AVAILABLE RECORDS:
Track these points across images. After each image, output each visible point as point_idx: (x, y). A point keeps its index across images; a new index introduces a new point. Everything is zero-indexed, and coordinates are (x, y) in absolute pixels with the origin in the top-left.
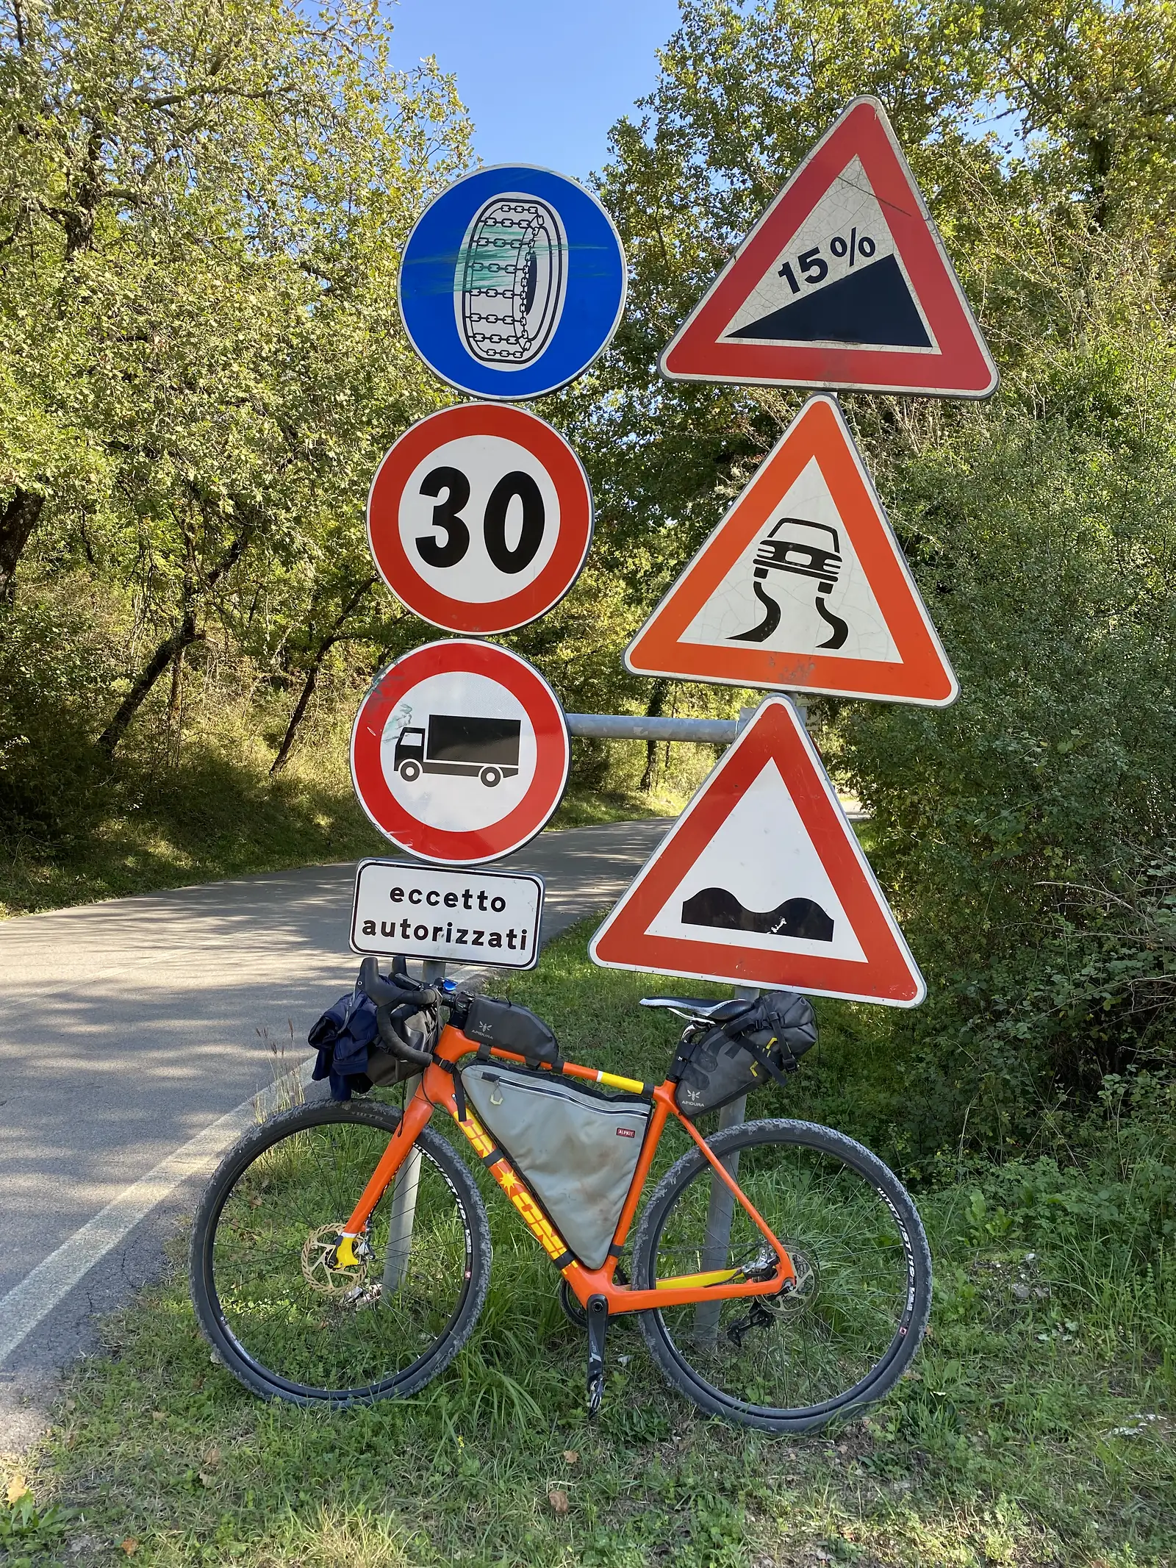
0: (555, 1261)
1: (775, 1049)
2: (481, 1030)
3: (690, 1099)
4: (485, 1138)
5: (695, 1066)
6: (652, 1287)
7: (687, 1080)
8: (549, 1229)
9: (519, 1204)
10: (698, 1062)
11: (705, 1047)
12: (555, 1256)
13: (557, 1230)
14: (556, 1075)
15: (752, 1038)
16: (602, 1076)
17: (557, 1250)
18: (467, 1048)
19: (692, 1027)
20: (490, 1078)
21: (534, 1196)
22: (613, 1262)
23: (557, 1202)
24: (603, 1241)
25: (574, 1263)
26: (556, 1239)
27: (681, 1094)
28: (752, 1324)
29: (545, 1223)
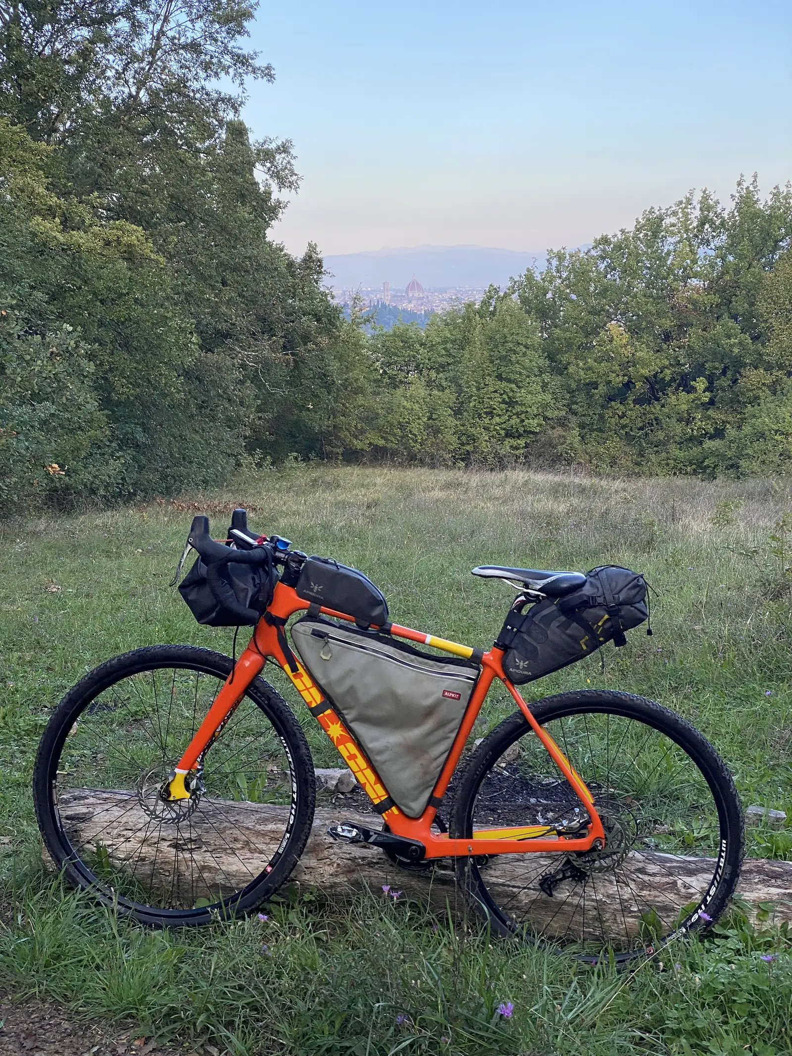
0: (375, 806)
1: (608, 625)
2: (312, 590)
3: (517, 667)
4: (314, 691)
5: (526, 637)
6: (470, 836)
7: (516, 648)
8: (372, 777)
9: (345, 754)
10: (529, 633)
11: (536, 619)
12: (377, 802)
13: (379, 779)
14: (384, 634)
15: (584, 615)
16: (430, 639)
17: (379, 797)
18: (299, 606)
19: (523, 598)
20: (318, 634)
21: (360, 746)
22: (431, 811)
23: (380, 752)
24: (422, 792)
25: (394, 808)
26: (378, 787)
27: (509, 661)
28: (564, 878)
29: (369, 773)
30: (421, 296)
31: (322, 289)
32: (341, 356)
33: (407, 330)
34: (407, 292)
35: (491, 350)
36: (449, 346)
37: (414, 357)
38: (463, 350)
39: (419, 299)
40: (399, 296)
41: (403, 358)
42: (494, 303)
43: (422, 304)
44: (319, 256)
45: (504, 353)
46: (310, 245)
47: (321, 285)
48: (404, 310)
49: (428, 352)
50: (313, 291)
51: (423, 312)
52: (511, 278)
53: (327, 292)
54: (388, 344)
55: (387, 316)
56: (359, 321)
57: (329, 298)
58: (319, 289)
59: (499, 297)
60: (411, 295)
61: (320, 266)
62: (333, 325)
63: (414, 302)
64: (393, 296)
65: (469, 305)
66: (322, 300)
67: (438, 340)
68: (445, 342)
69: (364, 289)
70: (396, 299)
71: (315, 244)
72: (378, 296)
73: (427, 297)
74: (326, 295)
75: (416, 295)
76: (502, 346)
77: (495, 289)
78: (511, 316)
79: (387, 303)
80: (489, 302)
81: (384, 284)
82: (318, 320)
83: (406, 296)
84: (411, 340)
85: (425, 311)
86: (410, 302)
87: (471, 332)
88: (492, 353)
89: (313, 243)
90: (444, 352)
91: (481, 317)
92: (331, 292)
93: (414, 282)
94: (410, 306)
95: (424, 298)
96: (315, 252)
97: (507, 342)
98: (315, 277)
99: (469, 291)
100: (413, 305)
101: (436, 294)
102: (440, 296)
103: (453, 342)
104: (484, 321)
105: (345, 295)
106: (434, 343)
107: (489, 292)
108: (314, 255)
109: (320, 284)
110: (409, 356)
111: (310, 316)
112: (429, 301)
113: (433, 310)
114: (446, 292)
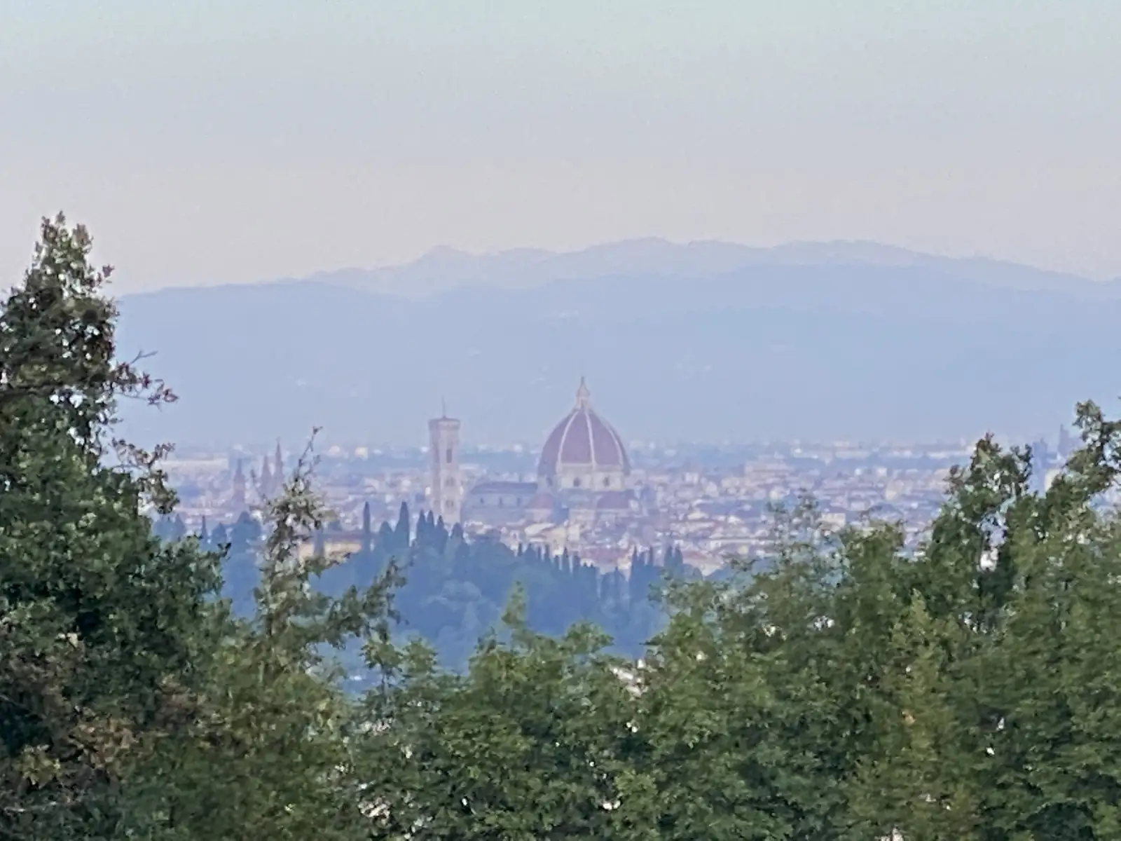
30: (616, 485)
31: (110, 461)
32: (208, 807)
33: (554, 670)
34: (547, 466)
35: (990, 779)
36: (769, 753)
37: (589, 808)
38: (838, 772)
39: (608, 499)
40: (506, 487)
41: (531, 818)
42: (997, 538)
43: (620, 527)
44: (99, 293)
45: (1060, 797)
46: (51, 234)
47: (105, 441)
48: (531, 555)
49: (661, 786)
50: (64, 472)
51: (625, 566)
52: (1085, 410)
53: (137, 474)
54: (450, 741)
55: (451, 587)
56: (301, 621)
57: (146, 507)
58: (93, 461)
59: (1025, 504)
60: (566, 482)
61: (102, 345)
62: (167, 646)
63: (585, 516)
64: (480, 488)
65: (873, 545)
66: (107, 520)
67: (712, 722)
68: (750, 736)
69: (335, 451)
70: (492, 499)
71: (80, 232)
72: (406, 483)
73: (647, 492)
74: (131, 494)
75: (594, 480)
76: (1049, 757)
77: (1007, 463)
78: (1093, 603)
79: (451, 520)
80: (972, 531)
81: (434, 424)
82: (88, 625)
83: (544, 487)
84: (571, 724)
85: (637, 560)
86: (561, 516)
87: (886, 686)
88: (995, 796)
89: (69, 227)
90: (740, 786)
91: (939, 608)
92: (160, 476)
93: (580, 420)
94: (560, 533)
95: (629, 494)
96: (78, 274)
97: (1068, 738)
98: (77, 399)
99: (854, 463)
100: (575, 532)
101: (692, 477)
102: (712, 489)
103: (794, 731)
104: (950, 630)
105: (240, 478)
106: (691, 741)
107: (977, 477)
108: (71, 290)
109: (104, 435)
110: (560, 803)
111: (46, 604)
112: (654, 512)
113: (674, 557)
114: (740, 472)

WHAT YOU WILL DO:
The lines from the one that contains "91: (481, 317)" through the end of the data, repeated exactly and with no pictures, make up the whole answer.

SOLUTION TO THIS EXERCISE:
91: (481, 317)
92: (331, 292)
93: (414, 282)
94: (410, 306)
95: (424, 298)
96: (315, 252)
97: (507, 342)
98: (315, 277)
99: (469, 291)
100: (413, 305)
101: (436, 294)
102: (440, 296)
103: (453, 342)
104: (484, 321)
105: (345, 295)
106: (434, 343)
107: (489, 292)
108: (314, 255)
109: (320, 284)
110: (409, 356)
111: (310, 316)
112: (429, 301)
113: (433, 310)
114: (446, 292)
30: (616, 485)
31: (110, 461)
32: (208, 807)
33: (554, 670)
34: (547, 466)
35: (990, 779)
36: (769, 753)
37: (589, 808)
38: (838, 772)
39: (608, 499)
40: (506, 487)
41: (531, 818)
42: (997, 538)
43: (620, 527)
44: (99, 293)
45: (1060, 797)
46: (51, 234)
47: (105, 441)
48: (531, 555)
49: (661, 786)
50: (64, 472)
51: (625, 566)
52: (1085, 410)
53: (137, 474)
54: (450, 741)
55: (451, 587)
56: (301, 621)
57: (146, 507)
58: (93, 461)
59: (1025, 504)
60: (566, 482)
61: (102, 345)
62: (167, 646)
63: (585, 516)
64: (480, 488)
65: (873, 545)
66: (107, 520)
67: (712, 722)
68: (750, 736)
69: (335, 451)
70: (492, 499)
71: (80, 232)
72: (406, 483)
73: (647, 492)
74: (131, 494)
75: (594, 480)
76: (1049, 757)
77: (1007, 463)
78: (1093, 603)
79: (451, 520)
80: (972, 531)
81: (434, 424)
82: (88, 625)
83: (544, 487)
84: (571, 724)
85: (637, 560)
86: (561, 516)
87: (886, 686)
88: (995, 796)
89: (69, 227)
90: (740, 786)
91: (939, 608)
92: (160, 476)
93: (580, 420)
94: (560, 533)
95: (629, 494)
96: (78, 274)
97: (1068, 738)
98: (77, 399)
99: (854, 463)
100: (575, 532)
101: (692, 477)
102: (712, 489)
103: (794, 731)
104: (950, 630)
105: (240, 478)
106: (691, 741)
107: (977, 477)
108: (71, 290)
109: (104, 435)
110: (560, 803)
111: (46, 604)
112: (654, 512)
113: (674, 557)
114: (740, 472)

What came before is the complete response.